Collected data ->
• • • • •

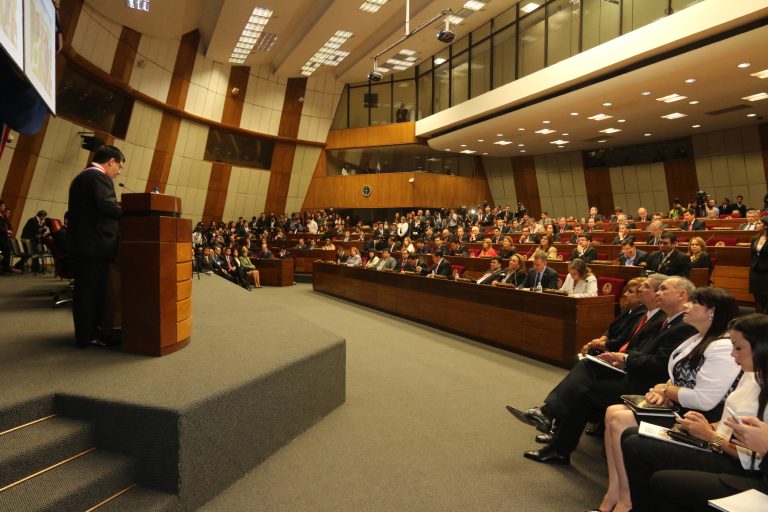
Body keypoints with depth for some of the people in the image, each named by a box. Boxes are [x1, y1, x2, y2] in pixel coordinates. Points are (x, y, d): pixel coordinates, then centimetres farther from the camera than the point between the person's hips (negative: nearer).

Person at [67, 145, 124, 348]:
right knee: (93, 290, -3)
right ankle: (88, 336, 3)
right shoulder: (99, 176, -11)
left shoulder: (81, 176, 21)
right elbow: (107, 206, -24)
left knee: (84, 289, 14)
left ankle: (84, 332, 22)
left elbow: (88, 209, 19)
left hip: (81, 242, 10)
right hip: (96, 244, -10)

• • • • •

PROMPT ->
Gather every row above that contains the word "left" and list each one in full.

RESPONSE ->
left shoulder: (81, 176, 21)
left knee: (84, 289, 14)
left ankle: (84, 332, 22)
left elbow: (88, 209, 19)
left hip: (81, 242, 10)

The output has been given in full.